The shop is sixteen by twenty-eight feet. Marcus is the only person who works there. Behind him on the wall, forty-seven small wooden drawers, hand-labeled in his handwriting, hold the key blanks. The labels are in three languages because that is what the neighborhood speaks. He cuts on a 1972 Curtis Industrial machine that he bought used in 2008 from a retiring locksmith in Daly City. He has had two service calls on it. Both were preventive.

Marcus is the cheapest locksmith on Geary by about thirty percent. He is also the slowest. The cheap part is a choice. The slow part is a choice. The two choices are connected. He charges what he can charge while still feeling honest about it. He arrives in the time it actually takes to be careful. He does not advertise either price.

The advertising he does not run is the more interesting choice. There are locksmith Yelp listings on Geary that are entirely fake. The fake ones pay for placement. They use bait pricing in their listings. When you call, they quote $19. When they arrive, they charge $350. They bully cash from you in a moment of panic, then disappear. Marcus has been called to repair their damage seven times in 2025 alone, after the bait-and-switch locksmith left a door scarred and the renter still locked out. He fixes the damage at the same price he would charge for a regular call. He does not charge extra for the cleanup.

He keeps a list of the fake listings in a notebook by the register. When a customer mentions one, he shows them the notebook. He tells them how to spot the scam. He gives them his card. He tells them to call him next time. About one in three of those customers does.

He learned locks from his uncle, who ran a shop in Oakland from 1974 until 2004. His uncle made him do six months of cutting before he taught him pin tumblers. The first six months were just metal, just precision, just the feel of the machine. Marcus has been doing this for twenty-three years. He still cuts every key by hand. He does not own a digital code-cutter. The code-cutter would be faster. It would also be wrong.

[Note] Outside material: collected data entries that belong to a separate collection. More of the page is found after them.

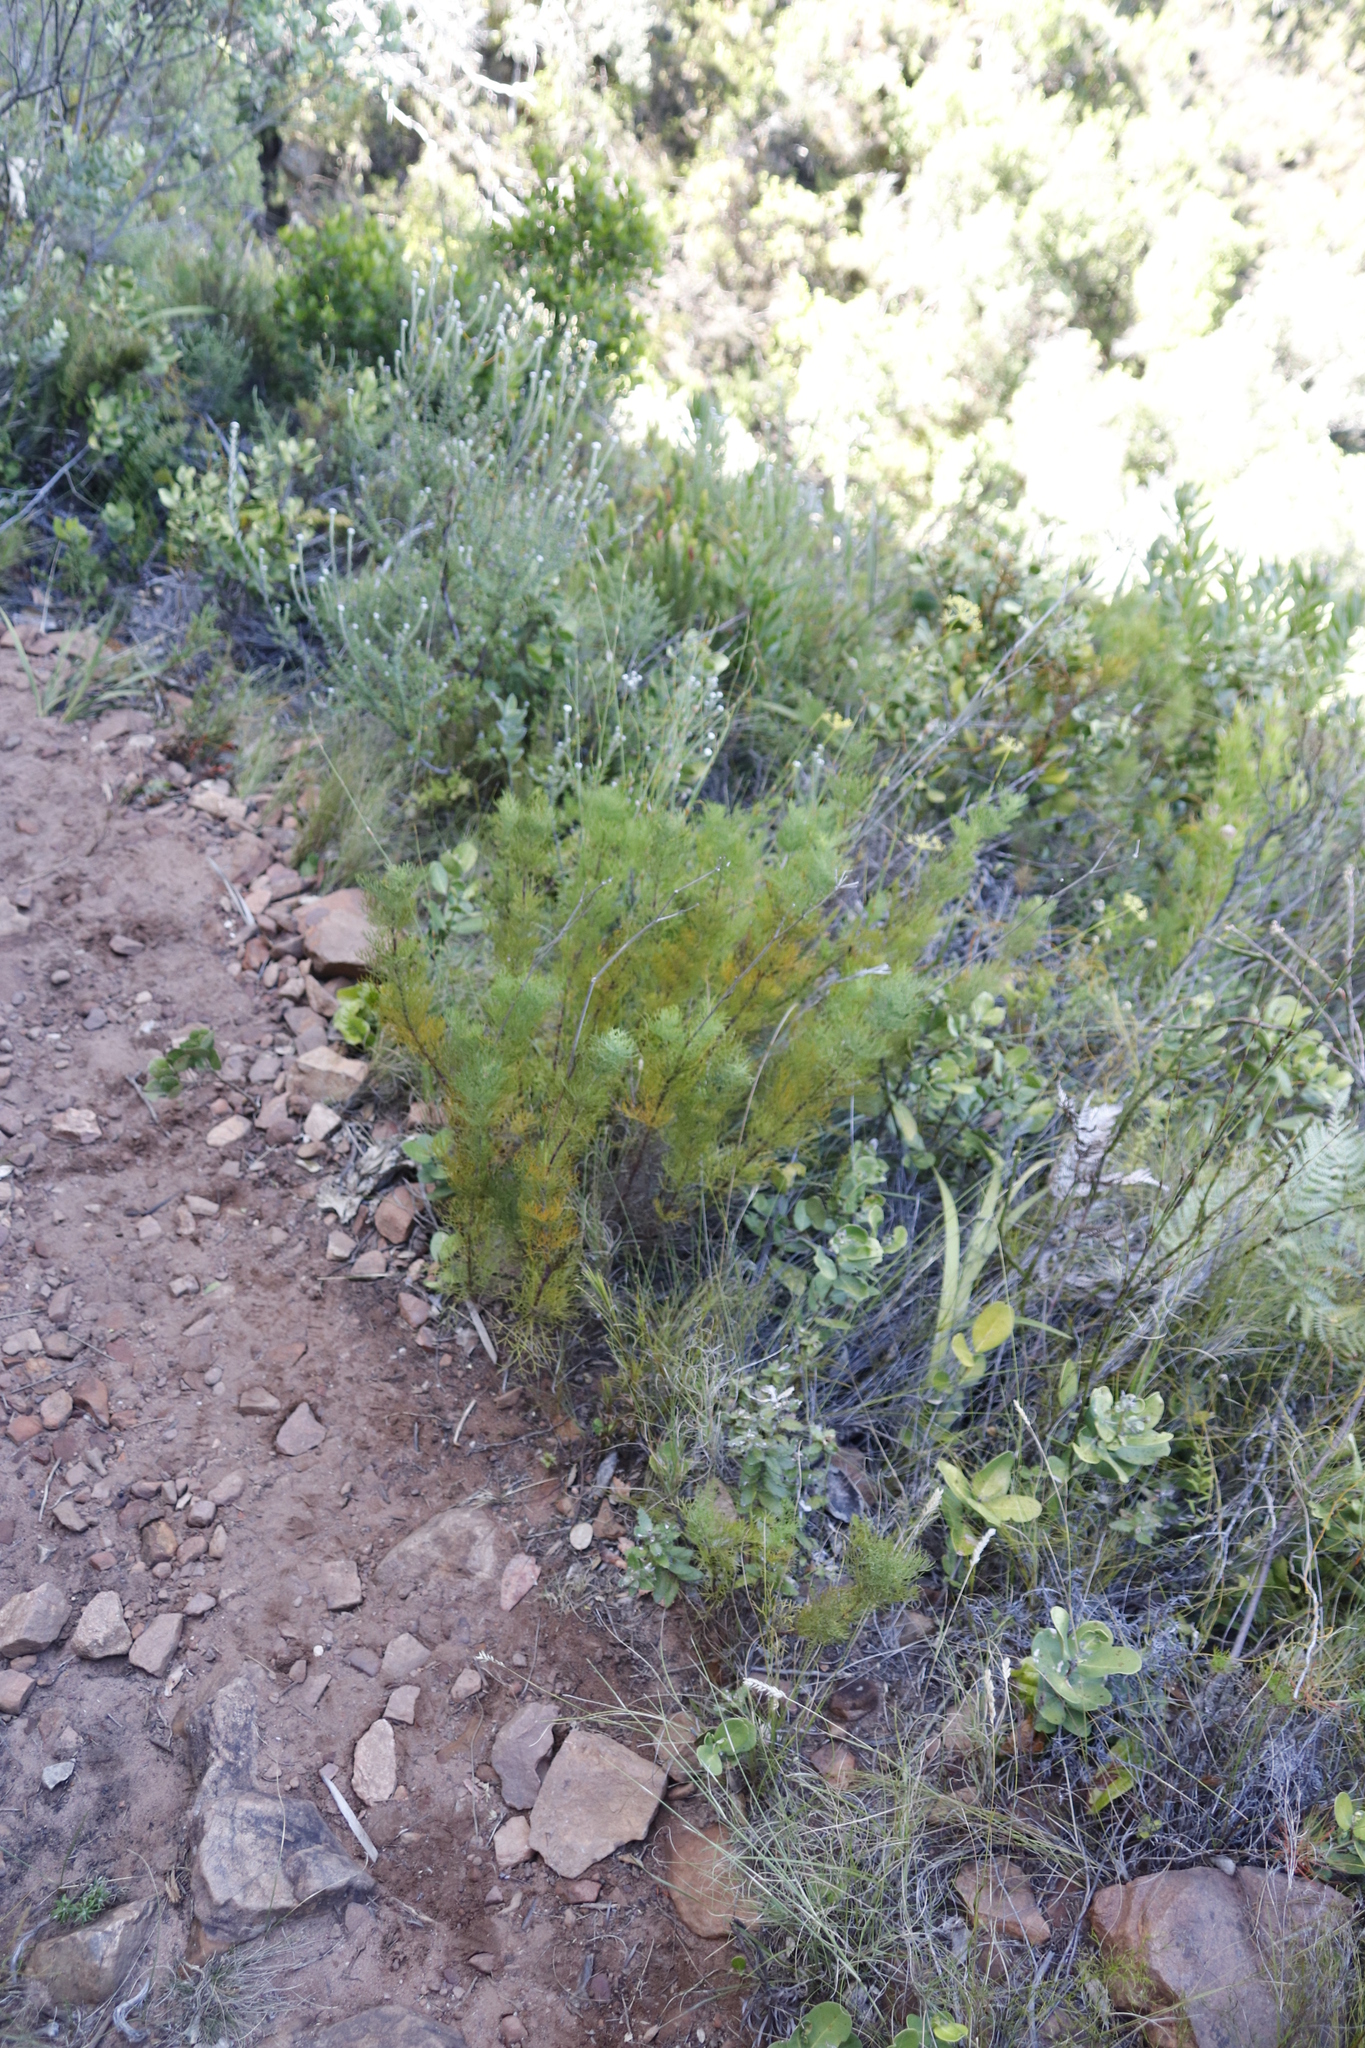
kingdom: Plantae
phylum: Tracheophyta
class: Magnoliopsida
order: Apiales
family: Apiaceae
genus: Notobubon
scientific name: Notobubon ferulaceum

His phone rings during our interview. He answers. A woman locked out of her car in the Sunset. He asks her to wait fifteen minutes, asks for her phone number, says he will call back from the road. He hangs up. He looks at me. “Excuse me. I need to be careful with her.”

He gets up, gets his bag, locks the shop behind him. He will be back in forty-five minutes if the call is what she says it is. If it is not, he will be back sooner.

“I lose customers who want a fast unlock with no questions. That is fine. The customers I keep are the ones who notice I am being careful with them.”